Loradona May will not be back at the school next year. May serves as the advisor to the school's newspaper, and her contract is not being renewed after a controversial student editorial was printed earlier this school year.
In October, a student wrote an editorial about enforcement of the school's new dress code.
In it, a teacher was quoted as saying "I agree with the policy. I don't want to see where your babies come from."
Students said the article set off a debate between May and school administrators about what was appropriate in the school paper - and if student work could be censored.
"There was no obscenity, no one was really being hurt, there were no legal reasons for me to cut any of that," May said.
Then in February, the school board sent May a letter saying her probationary teaching contract would not be renewed.
In the letter, they said she improperly influenced students to defy school policy.
"We are seeing good qualified teachers across the country lose their jobs because they dare stand up and for their students," said Mike Hiestand, an attorney for the Student Press Law Center.
He said stories like May's are not uncommon.
Oregon is one of seven states where the laws give students have almost complete editorial control over school newspapers, Hiestand said. He said administrators can only censor newspapers in extreme cases.
"There is nothing at all unlawful about the story I read," he said, "but unless the speech falls into one of those categories that is unprotected, the Oregon law protects students in their right to make their own editorial decisions."
Sarah George, an editor on the paper and a North Douglas senior, stands behind her teacher.
"She just has been telling us our rights, and it seems to me our rights are not fully included in that school board policy," she said.
This past Monday, May was scheduled to have a public hearing to appeal the school board's decision. At the last minute, she decided not to pursue the appeal.
Instead she asked the school board for a letter of recommendation.
North Douglas superindentent Dan Forbess said because this was personnel issue, he could not speak extensively about May's contract.

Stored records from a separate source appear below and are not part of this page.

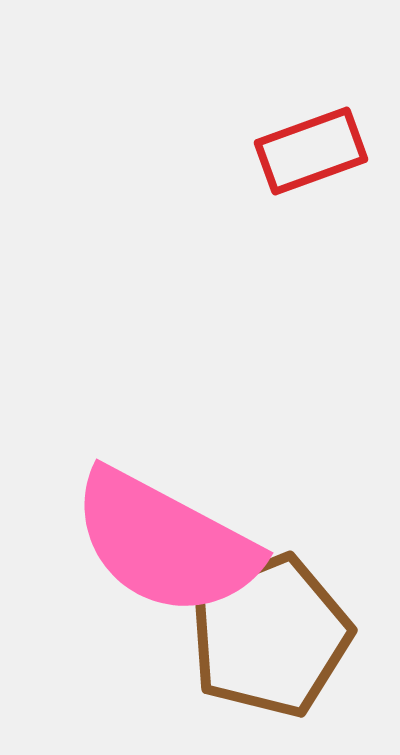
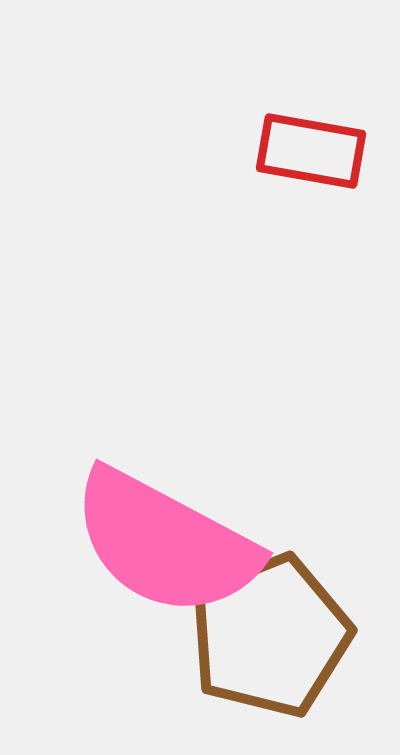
red rectangle: rotated 30 degrees clockwise
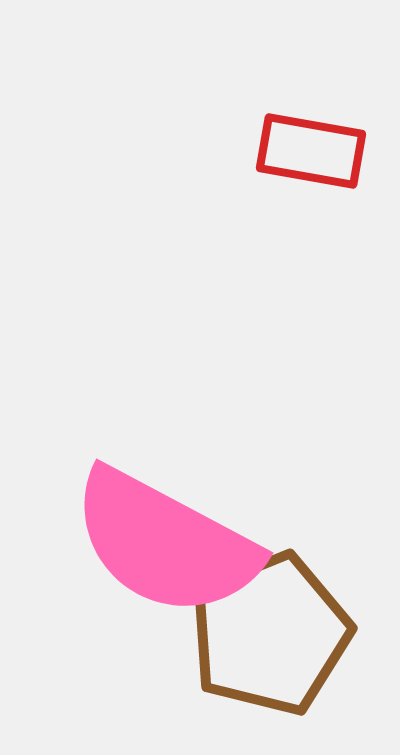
brown pentagon: moved 2 px up
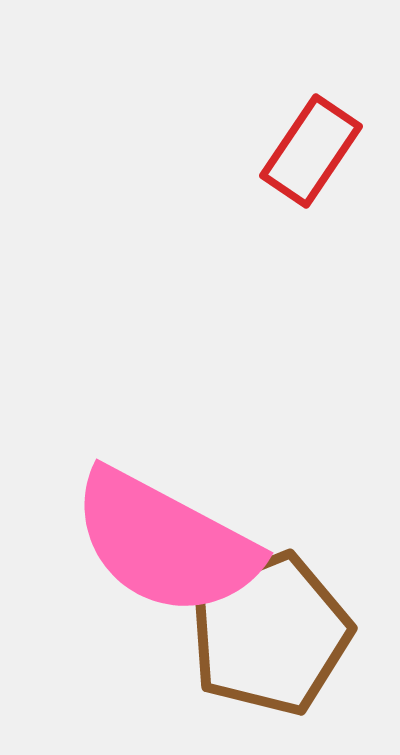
red rectangle: rotated 66 degrees counterclockwise
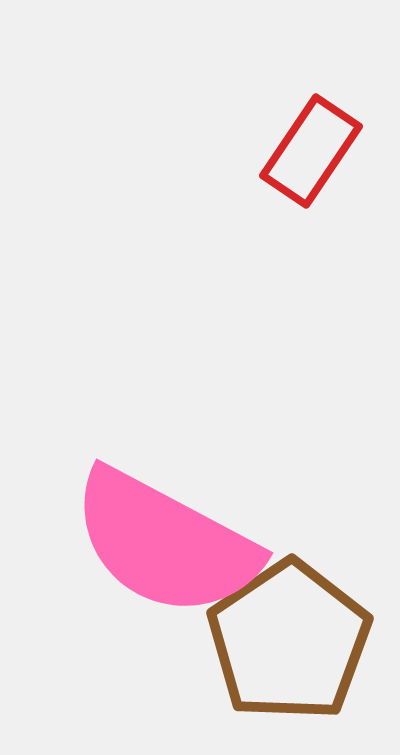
brown pentagon: moved 19 px right, 7 px down; rotated 12 degrees counterclockwise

"She was heard and the board did not take any further action on the action that they had previously done on the action of a non-renewal of a probationary teacher," he said. "Other than that I can't comment on anything because it was all discussed in executive session."
Even though May won't teach at North Douglas next year, she said everyone involved has learned an invaluable lesson about free speech.
"I mean it was editorial, it was one little thing, and it had a lot of power," she said. "Maybe in this instance it wasn't the outcome anybody wanted or expected, but it had power behind it."